Sobre o exercício: Extraia da listagem todas as linhas que contêm a palavra "Resolucion", diferenciando maiúsculas de minúsculas.

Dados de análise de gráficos
━━━━━━━━

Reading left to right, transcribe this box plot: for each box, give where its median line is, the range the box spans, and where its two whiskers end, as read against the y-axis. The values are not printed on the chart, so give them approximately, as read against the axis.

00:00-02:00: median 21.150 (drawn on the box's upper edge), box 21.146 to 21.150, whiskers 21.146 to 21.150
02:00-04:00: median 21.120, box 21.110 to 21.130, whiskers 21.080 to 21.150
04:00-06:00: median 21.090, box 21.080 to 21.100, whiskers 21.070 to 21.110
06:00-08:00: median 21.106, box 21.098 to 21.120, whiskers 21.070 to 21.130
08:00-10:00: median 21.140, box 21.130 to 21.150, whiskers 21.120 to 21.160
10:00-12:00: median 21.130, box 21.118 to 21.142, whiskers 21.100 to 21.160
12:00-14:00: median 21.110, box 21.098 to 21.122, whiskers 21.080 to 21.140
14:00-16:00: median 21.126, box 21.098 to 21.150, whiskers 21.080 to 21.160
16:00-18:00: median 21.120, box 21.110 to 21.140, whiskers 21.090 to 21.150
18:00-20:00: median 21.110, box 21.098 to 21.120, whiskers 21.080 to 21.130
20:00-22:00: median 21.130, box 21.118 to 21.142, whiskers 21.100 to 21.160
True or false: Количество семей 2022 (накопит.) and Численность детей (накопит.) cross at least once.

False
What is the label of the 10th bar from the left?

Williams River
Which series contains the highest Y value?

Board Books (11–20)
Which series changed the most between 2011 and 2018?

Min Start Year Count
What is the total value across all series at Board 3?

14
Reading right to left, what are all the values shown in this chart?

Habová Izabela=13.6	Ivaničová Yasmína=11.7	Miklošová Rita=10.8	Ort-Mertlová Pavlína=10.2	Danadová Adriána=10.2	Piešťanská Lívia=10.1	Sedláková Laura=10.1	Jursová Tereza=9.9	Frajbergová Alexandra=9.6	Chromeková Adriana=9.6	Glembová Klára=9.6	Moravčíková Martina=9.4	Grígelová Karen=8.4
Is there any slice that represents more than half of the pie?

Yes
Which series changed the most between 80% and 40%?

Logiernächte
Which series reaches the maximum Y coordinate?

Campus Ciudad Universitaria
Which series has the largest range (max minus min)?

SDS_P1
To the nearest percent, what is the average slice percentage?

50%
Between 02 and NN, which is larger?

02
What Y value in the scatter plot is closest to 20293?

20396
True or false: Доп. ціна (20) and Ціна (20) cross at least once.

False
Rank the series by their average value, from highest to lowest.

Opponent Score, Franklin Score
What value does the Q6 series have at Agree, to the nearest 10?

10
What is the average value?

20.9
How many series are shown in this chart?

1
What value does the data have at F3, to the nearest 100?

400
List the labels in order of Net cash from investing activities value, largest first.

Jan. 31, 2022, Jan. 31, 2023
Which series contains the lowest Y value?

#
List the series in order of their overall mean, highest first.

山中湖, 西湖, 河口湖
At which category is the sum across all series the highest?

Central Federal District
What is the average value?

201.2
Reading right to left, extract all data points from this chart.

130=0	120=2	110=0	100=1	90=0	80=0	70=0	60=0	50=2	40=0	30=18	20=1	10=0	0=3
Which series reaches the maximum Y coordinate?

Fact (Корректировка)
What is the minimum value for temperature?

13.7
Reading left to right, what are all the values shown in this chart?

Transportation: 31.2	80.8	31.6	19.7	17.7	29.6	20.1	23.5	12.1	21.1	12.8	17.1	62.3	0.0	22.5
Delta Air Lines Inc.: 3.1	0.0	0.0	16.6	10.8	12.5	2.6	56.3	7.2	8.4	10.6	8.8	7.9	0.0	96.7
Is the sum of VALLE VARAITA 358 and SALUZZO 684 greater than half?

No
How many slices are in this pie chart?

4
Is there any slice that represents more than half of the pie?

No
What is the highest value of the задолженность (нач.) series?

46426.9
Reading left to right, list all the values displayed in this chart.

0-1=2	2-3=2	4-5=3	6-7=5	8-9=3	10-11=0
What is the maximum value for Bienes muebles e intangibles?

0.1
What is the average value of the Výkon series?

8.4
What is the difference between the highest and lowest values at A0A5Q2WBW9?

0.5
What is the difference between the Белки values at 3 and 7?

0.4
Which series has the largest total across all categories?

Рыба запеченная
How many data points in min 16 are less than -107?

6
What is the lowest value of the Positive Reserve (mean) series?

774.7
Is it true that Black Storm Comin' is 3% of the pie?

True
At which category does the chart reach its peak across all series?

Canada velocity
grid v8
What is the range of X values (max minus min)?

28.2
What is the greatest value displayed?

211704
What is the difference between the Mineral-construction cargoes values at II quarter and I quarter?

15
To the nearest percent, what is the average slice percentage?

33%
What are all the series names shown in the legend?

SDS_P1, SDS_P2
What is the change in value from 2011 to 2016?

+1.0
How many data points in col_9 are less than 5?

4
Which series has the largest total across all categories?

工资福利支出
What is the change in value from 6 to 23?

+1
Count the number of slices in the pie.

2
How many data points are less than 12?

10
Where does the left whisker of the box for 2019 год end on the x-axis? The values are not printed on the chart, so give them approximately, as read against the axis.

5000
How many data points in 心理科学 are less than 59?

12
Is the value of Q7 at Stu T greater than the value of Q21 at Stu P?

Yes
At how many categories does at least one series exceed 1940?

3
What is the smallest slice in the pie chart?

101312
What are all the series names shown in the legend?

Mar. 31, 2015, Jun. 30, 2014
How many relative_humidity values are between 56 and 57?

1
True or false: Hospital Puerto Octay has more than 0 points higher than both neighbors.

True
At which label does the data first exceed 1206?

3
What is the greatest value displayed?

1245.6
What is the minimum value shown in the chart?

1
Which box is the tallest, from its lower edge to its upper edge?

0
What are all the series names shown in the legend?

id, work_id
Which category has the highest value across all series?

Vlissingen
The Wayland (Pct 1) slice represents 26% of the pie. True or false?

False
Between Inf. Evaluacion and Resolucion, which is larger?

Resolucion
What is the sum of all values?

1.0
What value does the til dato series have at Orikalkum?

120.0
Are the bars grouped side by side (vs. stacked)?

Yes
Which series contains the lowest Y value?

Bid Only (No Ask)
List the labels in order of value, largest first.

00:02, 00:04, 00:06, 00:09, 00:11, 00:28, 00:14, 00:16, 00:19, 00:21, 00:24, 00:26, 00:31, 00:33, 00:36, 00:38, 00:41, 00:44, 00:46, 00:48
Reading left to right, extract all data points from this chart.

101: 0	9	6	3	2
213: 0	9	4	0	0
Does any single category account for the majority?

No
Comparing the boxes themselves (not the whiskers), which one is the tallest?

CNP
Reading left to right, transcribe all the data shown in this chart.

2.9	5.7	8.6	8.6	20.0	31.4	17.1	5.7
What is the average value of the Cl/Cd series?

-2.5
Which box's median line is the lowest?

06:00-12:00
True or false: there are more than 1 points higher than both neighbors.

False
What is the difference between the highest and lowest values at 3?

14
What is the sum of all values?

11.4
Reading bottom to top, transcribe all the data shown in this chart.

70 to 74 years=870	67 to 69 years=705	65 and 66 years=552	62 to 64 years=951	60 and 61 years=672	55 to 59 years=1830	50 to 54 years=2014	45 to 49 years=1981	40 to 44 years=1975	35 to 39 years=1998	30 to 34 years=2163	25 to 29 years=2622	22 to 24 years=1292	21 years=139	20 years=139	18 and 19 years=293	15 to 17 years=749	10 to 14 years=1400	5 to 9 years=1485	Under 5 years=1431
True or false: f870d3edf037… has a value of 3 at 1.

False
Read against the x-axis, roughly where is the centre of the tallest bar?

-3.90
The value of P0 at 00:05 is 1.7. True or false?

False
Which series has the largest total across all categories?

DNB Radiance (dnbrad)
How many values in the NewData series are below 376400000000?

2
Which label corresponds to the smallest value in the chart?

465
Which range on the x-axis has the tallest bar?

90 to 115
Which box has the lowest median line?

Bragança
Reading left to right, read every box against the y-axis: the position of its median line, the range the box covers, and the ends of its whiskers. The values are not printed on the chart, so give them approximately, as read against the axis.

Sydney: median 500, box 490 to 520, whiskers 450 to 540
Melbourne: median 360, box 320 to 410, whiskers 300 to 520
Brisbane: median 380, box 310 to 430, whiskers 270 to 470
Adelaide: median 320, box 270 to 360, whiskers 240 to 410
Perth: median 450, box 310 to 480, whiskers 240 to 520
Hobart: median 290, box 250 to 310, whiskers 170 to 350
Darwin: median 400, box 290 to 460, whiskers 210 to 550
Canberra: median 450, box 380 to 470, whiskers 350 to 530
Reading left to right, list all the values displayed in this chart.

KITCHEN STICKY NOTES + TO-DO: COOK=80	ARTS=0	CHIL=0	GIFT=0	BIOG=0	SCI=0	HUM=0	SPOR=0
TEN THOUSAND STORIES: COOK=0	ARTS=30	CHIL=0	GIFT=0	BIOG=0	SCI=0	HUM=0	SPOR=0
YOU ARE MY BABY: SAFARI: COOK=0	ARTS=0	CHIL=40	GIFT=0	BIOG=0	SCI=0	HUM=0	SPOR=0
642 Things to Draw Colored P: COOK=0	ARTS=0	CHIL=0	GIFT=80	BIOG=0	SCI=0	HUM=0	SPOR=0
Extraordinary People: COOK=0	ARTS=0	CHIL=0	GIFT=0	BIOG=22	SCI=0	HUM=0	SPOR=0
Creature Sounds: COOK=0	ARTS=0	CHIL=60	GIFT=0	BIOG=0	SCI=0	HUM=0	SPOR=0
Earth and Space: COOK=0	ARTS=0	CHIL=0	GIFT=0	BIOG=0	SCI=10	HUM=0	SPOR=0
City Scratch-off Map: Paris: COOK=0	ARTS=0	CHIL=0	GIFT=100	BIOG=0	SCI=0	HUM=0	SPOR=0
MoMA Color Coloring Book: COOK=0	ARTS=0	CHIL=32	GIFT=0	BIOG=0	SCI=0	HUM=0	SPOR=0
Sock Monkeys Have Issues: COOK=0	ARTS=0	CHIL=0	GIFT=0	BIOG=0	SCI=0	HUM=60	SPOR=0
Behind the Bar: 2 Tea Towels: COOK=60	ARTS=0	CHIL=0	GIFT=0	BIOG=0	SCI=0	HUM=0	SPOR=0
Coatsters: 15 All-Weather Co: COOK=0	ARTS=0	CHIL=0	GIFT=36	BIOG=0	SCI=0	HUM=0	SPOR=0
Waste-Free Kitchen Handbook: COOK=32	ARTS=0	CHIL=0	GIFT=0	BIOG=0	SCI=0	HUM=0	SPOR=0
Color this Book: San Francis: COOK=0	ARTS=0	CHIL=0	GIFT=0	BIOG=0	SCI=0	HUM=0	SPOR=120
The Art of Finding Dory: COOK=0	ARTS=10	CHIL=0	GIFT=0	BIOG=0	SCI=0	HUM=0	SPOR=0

━━━━━━━━

Resposta abaixo:
Between Inf. Evaluacion and Resolucion, which is larger?
Resolucion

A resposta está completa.